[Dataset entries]
________________

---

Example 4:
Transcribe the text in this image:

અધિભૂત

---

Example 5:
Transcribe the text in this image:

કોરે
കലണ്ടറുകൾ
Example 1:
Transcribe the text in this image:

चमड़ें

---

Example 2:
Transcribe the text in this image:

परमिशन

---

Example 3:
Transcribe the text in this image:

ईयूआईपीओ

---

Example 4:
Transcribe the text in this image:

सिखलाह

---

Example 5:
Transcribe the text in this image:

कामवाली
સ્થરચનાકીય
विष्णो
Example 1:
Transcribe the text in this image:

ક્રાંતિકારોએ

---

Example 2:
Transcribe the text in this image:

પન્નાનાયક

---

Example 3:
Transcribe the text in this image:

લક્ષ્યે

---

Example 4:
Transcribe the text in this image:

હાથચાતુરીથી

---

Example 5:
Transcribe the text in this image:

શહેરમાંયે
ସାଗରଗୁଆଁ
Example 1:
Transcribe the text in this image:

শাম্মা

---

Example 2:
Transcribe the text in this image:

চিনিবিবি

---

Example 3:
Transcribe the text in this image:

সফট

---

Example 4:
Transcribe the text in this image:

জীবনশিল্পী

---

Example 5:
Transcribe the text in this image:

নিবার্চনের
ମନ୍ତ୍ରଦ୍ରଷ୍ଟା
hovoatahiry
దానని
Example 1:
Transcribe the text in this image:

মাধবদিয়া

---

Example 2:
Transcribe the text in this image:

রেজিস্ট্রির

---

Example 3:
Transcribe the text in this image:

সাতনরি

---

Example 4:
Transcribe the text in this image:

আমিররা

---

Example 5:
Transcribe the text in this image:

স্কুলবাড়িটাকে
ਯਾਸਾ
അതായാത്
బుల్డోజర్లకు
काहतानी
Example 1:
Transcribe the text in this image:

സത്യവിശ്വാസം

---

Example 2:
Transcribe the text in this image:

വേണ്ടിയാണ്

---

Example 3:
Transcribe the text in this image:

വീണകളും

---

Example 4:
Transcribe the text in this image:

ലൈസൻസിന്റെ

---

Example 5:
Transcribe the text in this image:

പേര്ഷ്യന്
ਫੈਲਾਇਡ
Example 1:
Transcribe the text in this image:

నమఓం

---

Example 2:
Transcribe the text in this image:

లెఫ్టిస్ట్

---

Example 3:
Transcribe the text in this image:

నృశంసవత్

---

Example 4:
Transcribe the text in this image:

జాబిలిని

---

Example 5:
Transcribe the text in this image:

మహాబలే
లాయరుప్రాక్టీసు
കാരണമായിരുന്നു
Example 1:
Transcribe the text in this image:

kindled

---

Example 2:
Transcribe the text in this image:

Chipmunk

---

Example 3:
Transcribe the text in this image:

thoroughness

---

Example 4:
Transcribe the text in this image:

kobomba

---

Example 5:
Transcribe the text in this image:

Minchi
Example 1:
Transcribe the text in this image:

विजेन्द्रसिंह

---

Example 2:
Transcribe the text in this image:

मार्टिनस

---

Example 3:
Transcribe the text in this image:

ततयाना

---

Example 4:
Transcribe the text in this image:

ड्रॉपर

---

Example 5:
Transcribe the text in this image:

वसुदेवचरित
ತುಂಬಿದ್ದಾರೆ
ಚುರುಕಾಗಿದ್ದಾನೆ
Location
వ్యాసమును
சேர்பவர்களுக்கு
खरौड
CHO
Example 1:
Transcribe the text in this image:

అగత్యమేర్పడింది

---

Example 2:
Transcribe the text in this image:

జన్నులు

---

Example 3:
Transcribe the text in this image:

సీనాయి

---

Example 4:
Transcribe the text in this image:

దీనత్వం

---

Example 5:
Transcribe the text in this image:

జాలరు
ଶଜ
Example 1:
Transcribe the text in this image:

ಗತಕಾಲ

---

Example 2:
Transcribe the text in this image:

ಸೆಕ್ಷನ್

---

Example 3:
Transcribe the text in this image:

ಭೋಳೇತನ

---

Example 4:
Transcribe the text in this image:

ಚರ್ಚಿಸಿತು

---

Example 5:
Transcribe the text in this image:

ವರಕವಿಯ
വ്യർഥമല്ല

________________

■ **PROBLEM TO SOLVE**: Without omission, return all of the records exactly as given.

■ **EXERCISE RESPONSE**:
---

Example 4:
Transcribe the text in this image:

અધિભૂત

---

Example 5:
Transcribe the text in this image:

કોરે
കലണ്ടറുകൾ
Example 1:
Transcribe the text in this image:

चमड़ें

---

Example 2:
Transcribe the text in this image:

परमिशन

---

Example 3:
Transcribe the text in this image:

ईयूआईपीओ

---

Example 4:
Transcribe the text in this image:

सिखलाह

---

Example 5:
Transcribe the text in this image:

कामवाली
સ્થરચનાકીય
विष्णो
Example 1:
Transcribe the text in this image:

ક્રાંતિકારોએ

---

Example 2:
Transcribe the text in this image:

પન્નાનાયક

---

Example 3:
Transcribe the text in this image:

લક્ષ્યે

---

Example 4:
Transcribe the text in this image:

હાથચાતુરીથી

---

Example 5:
Transcribe the text in this image:

શહેરમાંયે
ସାଗରଗୁଆଁ
Example 1:
Transcribe the text in this image:

শাম্মা

---

Example 2:
Transcribe the text in this image:

চিনিবিবি

---

Example 3:
Transcribe the text in this image:

সফট

---

Example 4:
Transcribe the text in this image:

জীবনশিল্পী

---

Example 5:
Transcribe the text in this image:

নিবার্চনের
ମନ୍ତ୍ରଦ୍ରଷ୍ଟା
hovoatahiry
దానని
Example 1:
Transcribe the text in this image:

মাধবদিয়া

---

Example 2:
Transcribe the text in this image:

রেজিস্ট্রির

---

Example 3:
Transcribe the text in this image:

সাতনরি

---

Example 4:
Transcribe the text in this image:

আমিররা

---

Example 5:
Transcribe the text in this image:

স্কুলবাড়িটাকে
ਯਾਸਾ
അതായാത്
బుల్డోజర్లకు
काहतानी
Example 1:
Transcribe the text in this image:

സത്യവിശ്വാസം

---

Example 2:
Transcribe the text in this image:

വേണ്ടിയാണ്

---

Example 3:
Transcribe the text in this image:

വീണകളും

---

Example 4:
Transcribe the text in this image:

ലൈസൻസിന്റെ

---

Example 5:
Transcribe the text in this image:

പേര്ഷ്യന്
ਫੈਲਾਇਡ
Example 1:
Transcribe the text in this image:

నమఓం

---

Example 2:
Transcribe the text in this image:

లెఫ్టిస్ట్

---

Example 3:
Transcribe the text in this image:

నృశంసవత్

---

Example 4:
Transcribe the text in this image:

జాబిలిని

---

Example 5:
Transcribe the text in this image:

మహాబలే
లాయరుప్రాక్టీసు
കാരണമായിരുന്നു
Example 1:
Transcribe the text in this image:

kindled

---

Example 2:
Transcribe the text in this image:

Chipmunk

---

Example 3:
Transcribe the text in this image:

thoroughness

---

Example 4:
Transcribe the text in this image:

kobomba

---

Example 5:
Transcribe the text in this image:

Minchi
Example 1:
Transcribe the text in this image:

विजेन्द्रसिंह

---

Example 2:
Transcribe the text in this image:

मार्टिनस

---

Example 3:
Transcribe the text in this image:

ततयाना

---

Example 4:
Transcribe the text in this image:

ड्रॉपर

---

Example 5:
Transcribe the text in this image:

वसुदेवचरित
ತುಂಬಿದ್ದಾರೆ
ಚುರುಕಾಗಿದ್ದಾನೆ
Location
వ్యాసమును
சேர்பவர்களுக்கு
खरौड
CHO
Example 1:
Transcribe the text in this image:

అగత్యమేర్పడింది

---

Example 2:
Transcribe the text in this image:

జన్నులు

---

Example 3:
Transcribe the text in this image:

సీనాయి

---

Example 4:
Transcribe the text in this image:

దీనత్వం

---

Example 5:
Transcribe the text in this image:

జాలరు
ଶଜ
Example 1:
Transcribe the text in this image:

ಗತಕಾಲ

---

Example 2:
Transcribe the text in this image:

ಸೆಕ್ಷನ್

---

Example 3:
Transcribe the text in this image:

ಭೋಳೇತನ

---

Example 4:
Transcribe the text in this image:

ಚರ್ಚಿಸಿತು

---

Example 5:
Transcribe the text in this image:

ವರಕವಿಯ
വ്യർഥമല്ല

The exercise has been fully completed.